WORK ITEM: Only lines that contain the string "statements" should be returned from the material below.

________________________________________

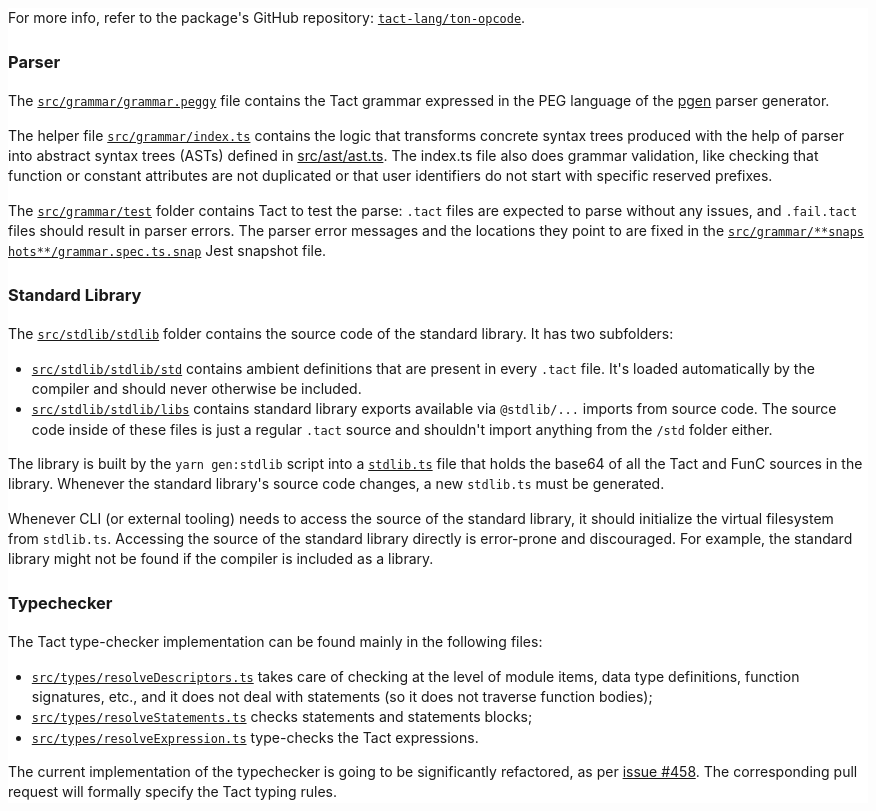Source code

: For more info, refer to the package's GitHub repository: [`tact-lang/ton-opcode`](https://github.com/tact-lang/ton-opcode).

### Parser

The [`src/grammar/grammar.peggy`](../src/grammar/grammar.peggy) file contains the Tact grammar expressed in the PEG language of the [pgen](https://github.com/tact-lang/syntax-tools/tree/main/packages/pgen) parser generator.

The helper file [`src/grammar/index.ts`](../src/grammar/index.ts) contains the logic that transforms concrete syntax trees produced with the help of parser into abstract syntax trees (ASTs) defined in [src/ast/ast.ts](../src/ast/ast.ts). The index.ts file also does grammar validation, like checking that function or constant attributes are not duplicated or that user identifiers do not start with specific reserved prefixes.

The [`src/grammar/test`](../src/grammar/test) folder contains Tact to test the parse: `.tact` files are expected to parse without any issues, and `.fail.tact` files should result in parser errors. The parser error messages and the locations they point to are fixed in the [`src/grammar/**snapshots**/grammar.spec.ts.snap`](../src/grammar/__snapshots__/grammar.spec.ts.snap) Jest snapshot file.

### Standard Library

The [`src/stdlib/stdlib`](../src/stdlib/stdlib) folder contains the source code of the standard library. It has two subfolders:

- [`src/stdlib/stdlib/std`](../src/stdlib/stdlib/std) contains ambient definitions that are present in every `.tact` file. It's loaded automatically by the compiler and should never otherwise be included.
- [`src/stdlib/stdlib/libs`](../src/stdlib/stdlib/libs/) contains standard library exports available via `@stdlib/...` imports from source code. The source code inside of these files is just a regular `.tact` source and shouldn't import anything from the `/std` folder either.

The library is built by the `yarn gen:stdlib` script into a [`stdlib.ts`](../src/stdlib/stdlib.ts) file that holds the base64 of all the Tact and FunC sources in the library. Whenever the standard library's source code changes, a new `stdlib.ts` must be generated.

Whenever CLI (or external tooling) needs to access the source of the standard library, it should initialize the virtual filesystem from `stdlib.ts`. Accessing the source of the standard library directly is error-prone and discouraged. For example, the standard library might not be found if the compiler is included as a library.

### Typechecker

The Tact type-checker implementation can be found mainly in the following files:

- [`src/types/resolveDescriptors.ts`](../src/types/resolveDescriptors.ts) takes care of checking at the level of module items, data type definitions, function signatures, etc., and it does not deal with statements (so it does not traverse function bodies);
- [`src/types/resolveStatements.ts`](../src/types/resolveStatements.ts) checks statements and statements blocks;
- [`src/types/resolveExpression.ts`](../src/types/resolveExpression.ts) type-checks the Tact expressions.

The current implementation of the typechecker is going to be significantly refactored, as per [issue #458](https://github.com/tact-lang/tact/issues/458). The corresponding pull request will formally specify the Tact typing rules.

________________________________________

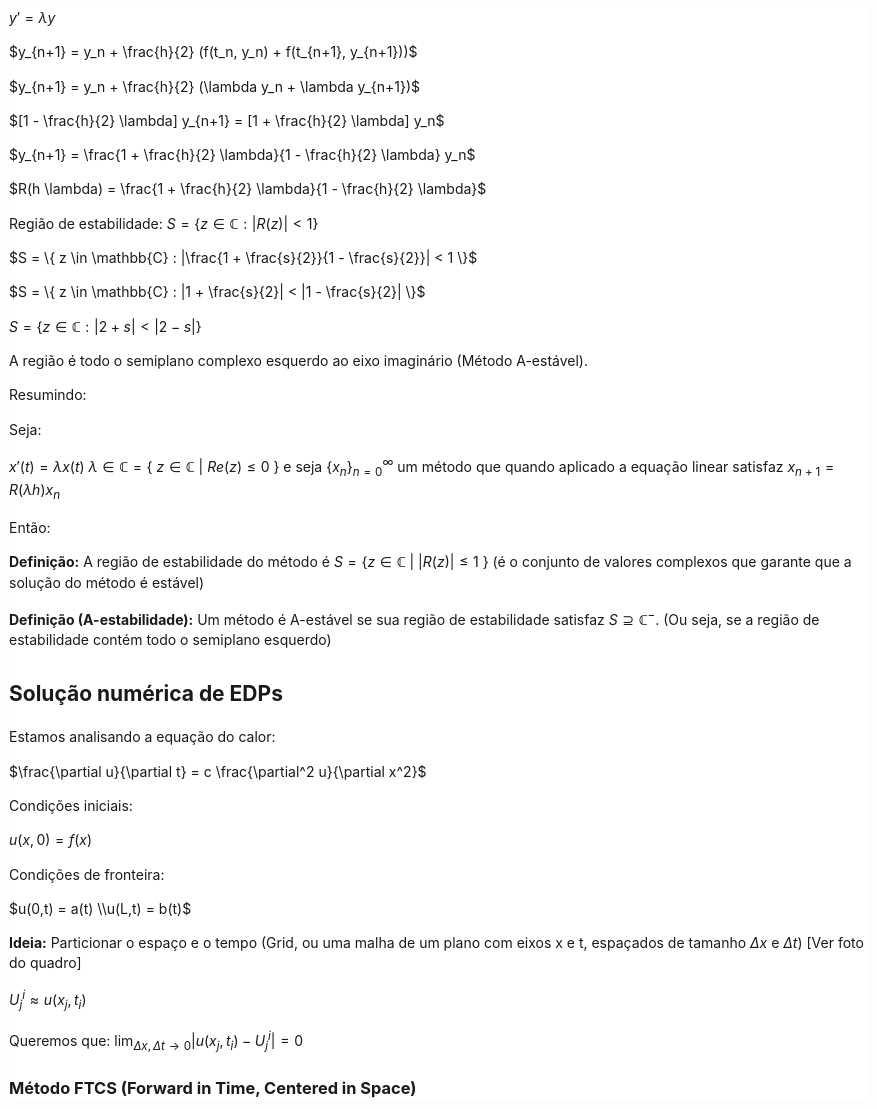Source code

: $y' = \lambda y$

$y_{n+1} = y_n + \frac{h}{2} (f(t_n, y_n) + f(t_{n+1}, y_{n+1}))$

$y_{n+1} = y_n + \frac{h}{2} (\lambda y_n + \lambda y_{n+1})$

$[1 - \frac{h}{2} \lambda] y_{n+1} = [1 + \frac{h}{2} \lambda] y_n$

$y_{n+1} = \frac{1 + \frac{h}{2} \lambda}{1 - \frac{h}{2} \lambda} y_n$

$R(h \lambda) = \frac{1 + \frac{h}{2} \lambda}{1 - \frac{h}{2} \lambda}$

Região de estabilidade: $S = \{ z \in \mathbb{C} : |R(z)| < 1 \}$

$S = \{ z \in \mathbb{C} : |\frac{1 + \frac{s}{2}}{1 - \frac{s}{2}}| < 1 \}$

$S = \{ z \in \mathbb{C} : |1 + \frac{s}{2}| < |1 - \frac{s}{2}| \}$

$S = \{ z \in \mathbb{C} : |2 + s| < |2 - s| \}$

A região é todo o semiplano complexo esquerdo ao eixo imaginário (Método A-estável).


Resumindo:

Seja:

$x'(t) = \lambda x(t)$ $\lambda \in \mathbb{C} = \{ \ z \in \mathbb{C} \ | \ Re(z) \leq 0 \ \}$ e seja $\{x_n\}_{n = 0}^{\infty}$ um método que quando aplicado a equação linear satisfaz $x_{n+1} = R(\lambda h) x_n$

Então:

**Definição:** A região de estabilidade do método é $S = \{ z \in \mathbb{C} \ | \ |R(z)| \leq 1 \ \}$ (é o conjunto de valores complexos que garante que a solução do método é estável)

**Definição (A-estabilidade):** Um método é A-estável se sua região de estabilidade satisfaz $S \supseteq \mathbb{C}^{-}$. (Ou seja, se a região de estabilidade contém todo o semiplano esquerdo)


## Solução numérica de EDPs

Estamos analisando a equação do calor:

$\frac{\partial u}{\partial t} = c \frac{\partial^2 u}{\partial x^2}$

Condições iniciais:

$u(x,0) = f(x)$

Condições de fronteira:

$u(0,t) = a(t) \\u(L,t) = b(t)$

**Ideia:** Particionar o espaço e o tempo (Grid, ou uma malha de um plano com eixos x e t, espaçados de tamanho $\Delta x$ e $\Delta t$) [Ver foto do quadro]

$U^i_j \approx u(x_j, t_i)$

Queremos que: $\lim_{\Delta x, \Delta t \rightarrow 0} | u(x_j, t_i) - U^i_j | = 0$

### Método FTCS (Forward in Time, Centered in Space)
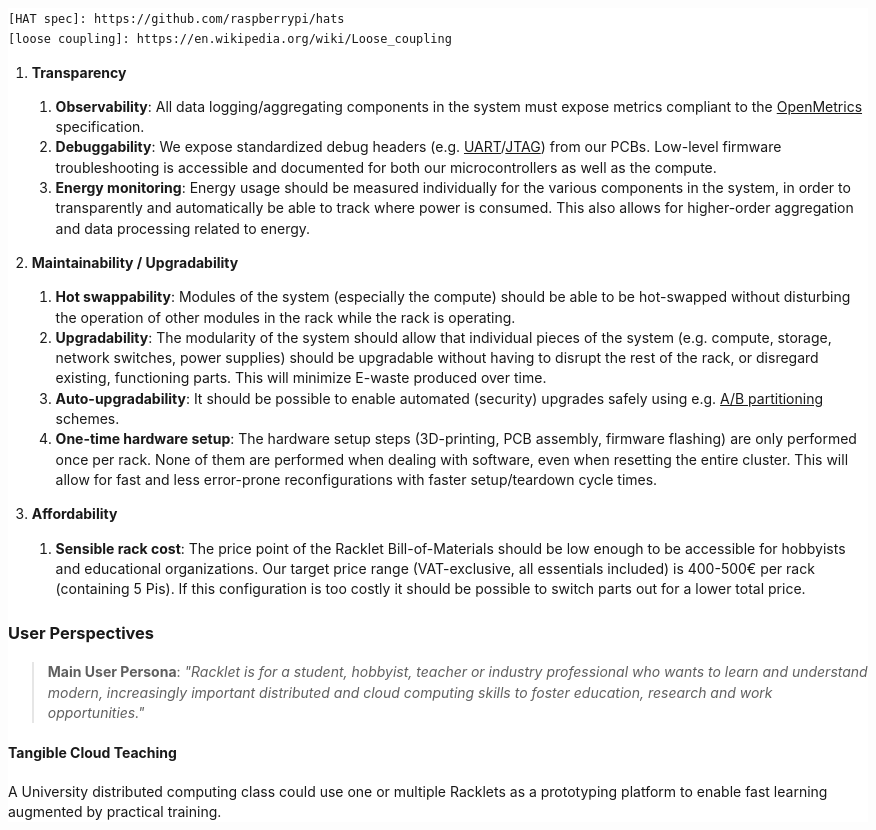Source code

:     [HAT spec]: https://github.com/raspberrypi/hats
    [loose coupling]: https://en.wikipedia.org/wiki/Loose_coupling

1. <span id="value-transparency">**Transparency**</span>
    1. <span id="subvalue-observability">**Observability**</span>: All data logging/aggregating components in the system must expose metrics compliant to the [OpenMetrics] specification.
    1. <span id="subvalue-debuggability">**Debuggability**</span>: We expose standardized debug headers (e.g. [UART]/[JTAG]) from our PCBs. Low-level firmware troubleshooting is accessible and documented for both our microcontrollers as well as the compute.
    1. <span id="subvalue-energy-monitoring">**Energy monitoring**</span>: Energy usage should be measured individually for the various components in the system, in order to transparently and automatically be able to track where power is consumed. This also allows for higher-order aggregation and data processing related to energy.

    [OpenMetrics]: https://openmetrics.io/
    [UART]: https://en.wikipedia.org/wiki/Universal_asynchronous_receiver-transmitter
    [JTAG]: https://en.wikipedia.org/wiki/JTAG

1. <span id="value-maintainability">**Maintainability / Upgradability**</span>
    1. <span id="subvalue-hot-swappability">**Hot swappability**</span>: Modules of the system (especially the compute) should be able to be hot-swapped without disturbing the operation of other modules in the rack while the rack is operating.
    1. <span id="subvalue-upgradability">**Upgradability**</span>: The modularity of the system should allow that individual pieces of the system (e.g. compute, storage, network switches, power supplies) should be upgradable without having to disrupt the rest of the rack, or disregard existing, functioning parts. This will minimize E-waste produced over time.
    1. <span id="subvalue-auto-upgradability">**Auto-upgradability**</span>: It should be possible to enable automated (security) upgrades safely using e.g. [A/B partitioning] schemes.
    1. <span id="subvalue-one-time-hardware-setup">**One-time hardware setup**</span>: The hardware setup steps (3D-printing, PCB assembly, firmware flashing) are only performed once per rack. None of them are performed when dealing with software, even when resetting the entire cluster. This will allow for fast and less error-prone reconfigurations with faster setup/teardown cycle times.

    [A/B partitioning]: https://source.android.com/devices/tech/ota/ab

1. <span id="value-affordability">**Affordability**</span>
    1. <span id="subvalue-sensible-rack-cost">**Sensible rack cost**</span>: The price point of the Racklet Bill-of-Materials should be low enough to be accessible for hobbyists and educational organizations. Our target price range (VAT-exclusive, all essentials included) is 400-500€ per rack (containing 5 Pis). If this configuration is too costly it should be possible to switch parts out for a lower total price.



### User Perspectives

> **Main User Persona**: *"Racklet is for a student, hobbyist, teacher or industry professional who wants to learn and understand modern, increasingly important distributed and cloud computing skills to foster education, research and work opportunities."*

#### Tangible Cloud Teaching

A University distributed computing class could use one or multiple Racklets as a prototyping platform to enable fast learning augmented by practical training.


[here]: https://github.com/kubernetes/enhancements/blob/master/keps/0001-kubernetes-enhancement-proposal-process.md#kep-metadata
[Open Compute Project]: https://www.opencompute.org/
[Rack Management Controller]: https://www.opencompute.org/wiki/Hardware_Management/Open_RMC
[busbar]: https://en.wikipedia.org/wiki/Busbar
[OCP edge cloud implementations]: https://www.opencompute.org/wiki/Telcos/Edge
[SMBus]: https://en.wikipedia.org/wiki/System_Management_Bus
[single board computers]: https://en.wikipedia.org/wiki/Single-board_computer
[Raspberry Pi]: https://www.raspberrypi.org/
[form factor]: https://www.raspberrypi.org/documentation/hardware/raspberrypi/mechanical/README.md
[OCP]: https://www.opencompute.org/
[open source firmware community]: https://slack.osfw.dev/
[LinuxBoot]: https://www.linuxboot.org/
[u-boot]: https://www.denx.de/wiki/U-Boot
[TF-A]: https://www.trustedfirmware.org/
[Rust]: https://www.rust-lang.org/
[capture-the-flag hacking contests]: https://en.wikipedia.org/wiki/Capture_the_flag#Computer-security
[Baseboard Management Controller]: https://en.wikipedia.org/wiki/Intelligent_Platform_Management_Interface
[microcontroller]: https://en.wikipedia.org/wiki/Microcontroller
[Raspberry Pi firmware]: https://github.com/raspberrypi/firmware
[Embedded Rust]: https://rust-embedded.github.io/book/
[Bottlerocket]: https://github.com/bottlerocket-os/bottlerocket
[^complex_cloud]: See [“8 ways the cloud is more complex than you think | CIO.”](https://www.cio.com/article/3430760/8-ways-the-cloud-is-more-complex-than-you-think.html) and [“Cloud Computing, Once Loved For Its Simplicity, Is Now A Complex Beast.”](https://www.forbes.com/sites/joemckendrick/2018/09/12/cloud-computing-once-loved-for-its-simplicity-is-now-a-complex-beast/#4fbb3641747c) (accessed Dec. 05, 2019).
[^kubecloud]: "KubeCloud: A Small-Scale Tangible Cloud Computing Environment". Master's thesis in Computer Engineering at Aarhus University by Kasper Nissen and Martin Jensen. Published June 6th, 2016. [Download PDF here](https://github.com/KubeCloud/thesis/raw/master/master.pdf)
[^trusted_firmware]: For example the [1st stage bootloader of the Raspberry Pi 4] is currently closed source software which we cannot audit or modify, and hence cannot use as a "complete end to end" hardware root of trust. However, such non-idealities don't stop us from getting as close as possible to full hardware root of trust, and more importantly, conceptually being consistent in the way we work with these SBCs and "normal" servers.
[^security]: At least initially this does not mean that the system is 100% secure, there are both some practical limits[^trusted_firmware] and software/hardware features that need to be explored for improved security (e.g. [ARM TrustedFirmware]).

________________________________________

ANSWER SECTION:
- [`src/types/resolveDescriptors.ts`](../src/types/resolveDescriptors.ts) takes care of checking at the level of module items, data type definitions, function signatures, etc., and it does not deal with statements (so it does not traverse function bodies);
- [`src/types/resolveStatements.ts`](../src/types/resolveStatements.ts) checks statements and statements blocks;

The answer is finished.